Research Focus: There is a growing appreciation that the gap junction protein, Cx43, has both channel -dependent and -independent functions. Cx43 shares the actin-binding scaffolding protein Zonula Occludens 1 (ZO-1), with both calcium-dependent adhesions junctions and tight junctions. The commonality of ZO-1 raises the prospect of regulatory and functional cross-talk between different classes of intercellular junction. My current goal is to examine the effects of a Cx43 C-terminal mimetic peptide on barrier function.

ECIS School Graduates (June 2016)

ECIS Students June 2016

From left to right: Doug Chung - UCLA, Kaushali Thakore-Shah - UCLA, Christopher Turner - University of British Columbia, Cameron Oram - University of British Columbia, Chris Barrett - MIT

Doug Chung, Ph.D.

UCLA, The Stein Eye Institute

Research Focus: Affecting approximately 4% - 5% of the world population above the age of 40, the corneal endothelial dystrophies are a group of heritable bilateral disorders that lead to the visual impairment and discomfort through the development of corneal opacities and edema as a result of corneal endothelial cell dysfunction and/or cell loss. We are currently using ECIS to characterize corneal endothelial proliferation, migration, and cell barrier function in cell-based models of corneal endothelial dystrophies.

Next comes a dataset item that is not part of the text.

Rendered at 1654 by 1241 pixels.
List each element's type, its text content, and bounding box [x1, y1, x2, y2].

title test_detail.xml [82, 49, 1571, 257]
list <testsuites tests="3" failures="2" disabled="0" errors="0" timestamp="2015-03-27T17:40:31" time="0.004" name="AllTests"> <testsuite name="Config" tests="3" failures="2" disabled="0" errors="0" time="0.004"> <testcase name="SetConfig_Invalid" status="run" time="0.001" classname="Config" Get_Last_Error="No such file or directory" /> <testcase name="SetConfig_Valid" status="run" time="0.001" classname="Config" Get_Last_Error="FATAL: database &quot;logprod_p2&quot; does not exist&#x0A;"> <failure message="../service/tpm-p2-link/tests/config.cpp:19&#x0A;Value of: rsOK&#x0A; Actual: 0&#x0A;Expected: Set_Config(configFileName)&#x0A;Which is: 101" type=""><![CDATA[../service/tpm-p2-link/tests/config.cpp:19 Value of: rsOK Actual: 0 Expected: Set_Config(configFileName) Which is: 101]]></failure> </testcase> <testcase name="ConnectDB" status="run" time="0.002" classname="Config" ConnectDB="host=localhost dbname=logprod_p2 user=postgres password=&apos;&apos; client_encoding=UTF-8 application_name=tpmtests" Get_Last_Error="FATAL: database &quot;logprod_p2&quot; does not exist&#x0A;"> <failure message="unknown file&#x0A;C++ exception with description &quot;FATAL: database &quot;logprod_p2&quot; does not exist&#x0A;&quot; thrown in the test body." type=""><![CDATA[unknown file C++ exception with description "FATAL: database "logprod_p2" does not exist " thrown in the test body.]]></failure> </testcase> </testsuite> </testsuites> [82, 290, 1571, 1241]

Kaushali Thakore-Shah, Ph.D.

UCLA

Research Focus: My research focus is to find ways to improve the proliferation potential of corneal endothelial cells so that they may be used for regenerative cell therapy.

Christopher Turner, Ph.D.

University of British Columbia, Granville Lab, International Collaboration on Repair Discoveries (ICORD)

Research Focus: The Granville lab is focused on researching the role of granzymes in inflammation and disease. Our goal is to expand our current knowledge in granzyme biology and their role in pathogenesis. We also aspire to translate this knowledge to develop novel therapeutic approaches for management of chronic inflammatory disorders in which granzymes are involved.

Cameron Oram

University of British Columbia

Research Focus: Coming soon

Chris Barrett M.D.

MIT

Research Focus: My research focuses on the links between the inflammatory response and coagulation system after major traumatic injury. The goal is to develop early interventions that have both immediate benefits in coagulopathic trauma patients while also having additional protective effects further in the hospital course to prevent late deaths after major trauma (due to organ failure and sepsis).